Here's another idea, one that reverses old thinking. The earliest VCRs did their outut on an RF modulator to channel 3, the only way to get into older TVs. Now we of course recommend non-RF methods, such as composite video, S-video or best of all component video/VGA, or in the digital realm, DVI and HDMI.

But in fact with TVs being mandated to have ATSC tuners, could it make sense to go back to RF? This gives digital decoding in the TV, in theory the highest quality if the TV has a good decoder. The cables are easy and super cheap, and carry digital video and 6 channel sound -- something even DVI doesn't do. You can run them as long as you want.

Plus, you can have tons of multiple inputs, just on different channels. Put your cable box on channel 3, your PVR on channel 4, DVD player on channel 5 and so on -- no need for the plethora of inputs and mass of cables.

(Don't get me wrong, I think a single ethernet jack would be better than any of these methods, but the TVs don't have them and they do have the tuners now.)

There is one big issue, however, which is on-screen display and comptuer generated menus.
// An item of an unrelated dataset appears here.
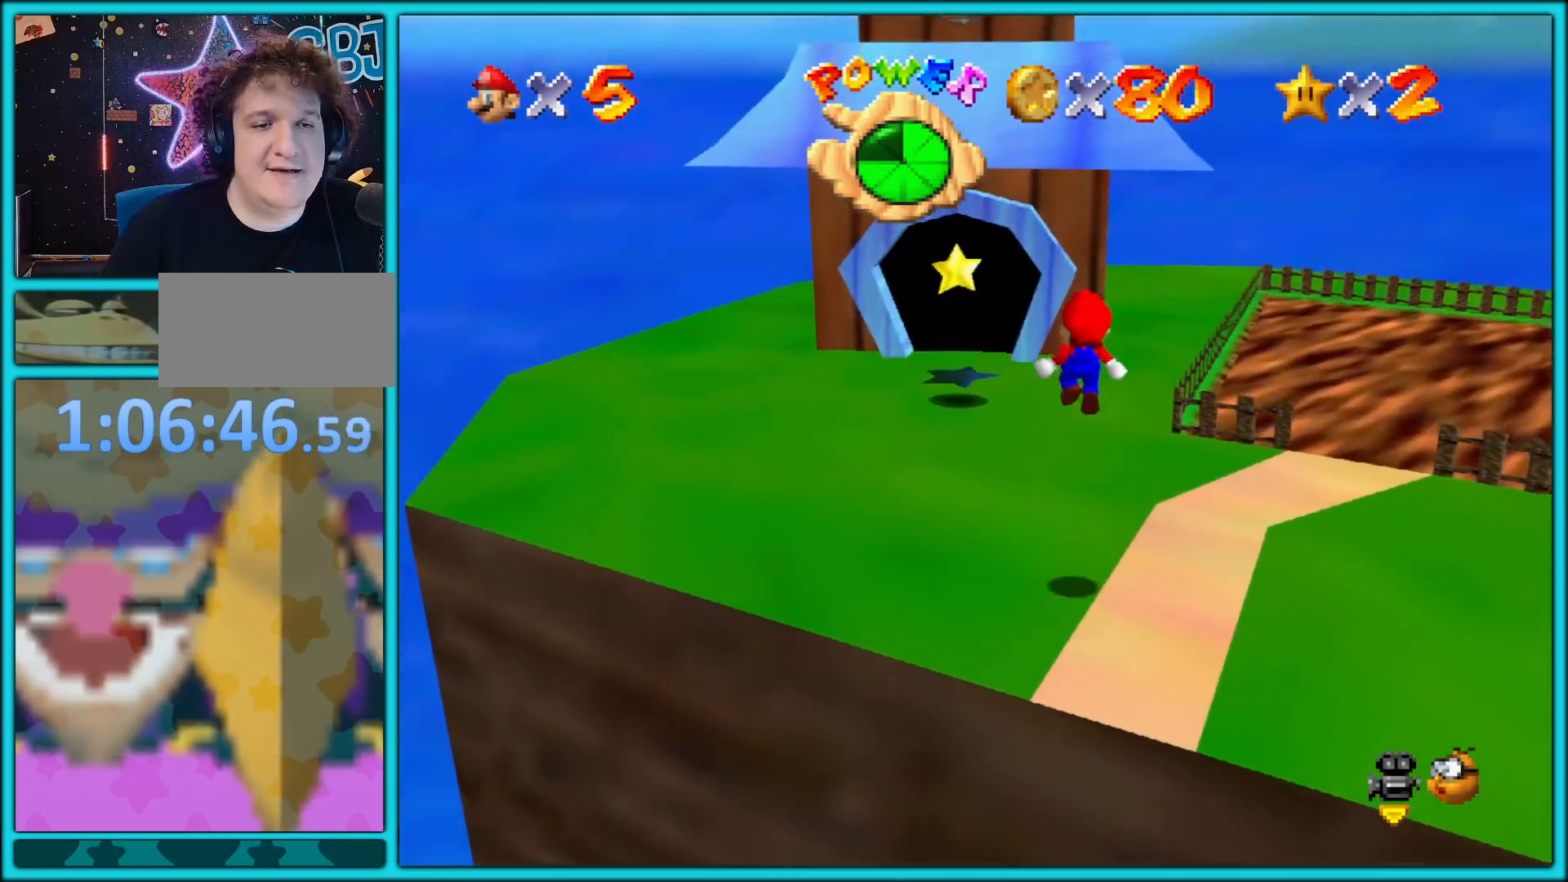
{"buttons": [], "left_stick": "up-left", "button_events": []}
The RF sends a compressed mpeg stream. On the
surface, that's great because the boxes handling the video can be slow and
cheap -- they are just slinging bits they don't understand. But once you want
to overlay text on the video, you suddenly have to decode the stream (hard enough) and then re-encode it, which is close to impossible with today's hardware. On the other hand, it should be possible to do non-transparent overlays, where you take over a region of the screen (perhaps the bottom is easiest) and replace it with your generated text.

The ideal solution to this would be to modify the protocols to allow sending a second stream to be overlayed, with an alpha channel, on the main one. This is true no matter how you send compressed video -- RF, ethernet or firewire. However, we don't get to change the protocols, the idea here is to make use of something already out there.

Generating Mpeg from computer menu displays on the other hand is something that should be within the capabilities of today's CPUs. They can do it at smaller resolution (720x480 DVD res is fine) but more to the point unless there are fancy animations, it's static and machine generated and easy to set up for quick conversion.

There's no encryption, which might cause pressure to balk at this but it has a lot of advantages worth considering as kludges go.

Comments

It's not exactly cheap yet, but can't GNU Radio's new $450 gizmo do this? It's supposedly able to receive ATSC, and the hardware's able to transmit as well. I doubt that all the software exists for the ATSC transmit path, but it's almost certainly less complex then the ATSC reception code, because you don't need to be able to decode arbitrary transport streams.

Why would you need to decode the stream ... if you could build a hardware device that you turn vga to astc then all you would need to do is get a atsc tuner card then pleasing whatever content on the screen ... and pass it out the box to the tv where it would act like a cable box does today ...

actually I really don't think it would be hard to do. I would assume most video cards could be adapted to create a base ASTC Stream that could be directly modulated. In theory an old RF modulator would work as it uses the same type of modulation for the video. The FM audio would have to be clipped out. The video modulator would have to be re-tuned to move the pilot down to the base of the channel and allowed a full 6 Mhz bandwidth.

The real reason you will not see any is simple. ATSC is copyrighted and like a 20,000 dollar royalty is required. It is for TV station only. You see they are afraid you might do something that is legal-- record the program.

on a final note, I feel ATSC's days are limited. Reason, the audio and video codecs are proprietary and can not be changed;such as, using mpeg-4. congress did not make provision to allow the media to be updated. As all of us Computer users know, to watch a new type of video codec we only need to download and install the new codec. ATSC-OTA could have allowed just that, the codec could even float in the stream like the EPG and clock from station.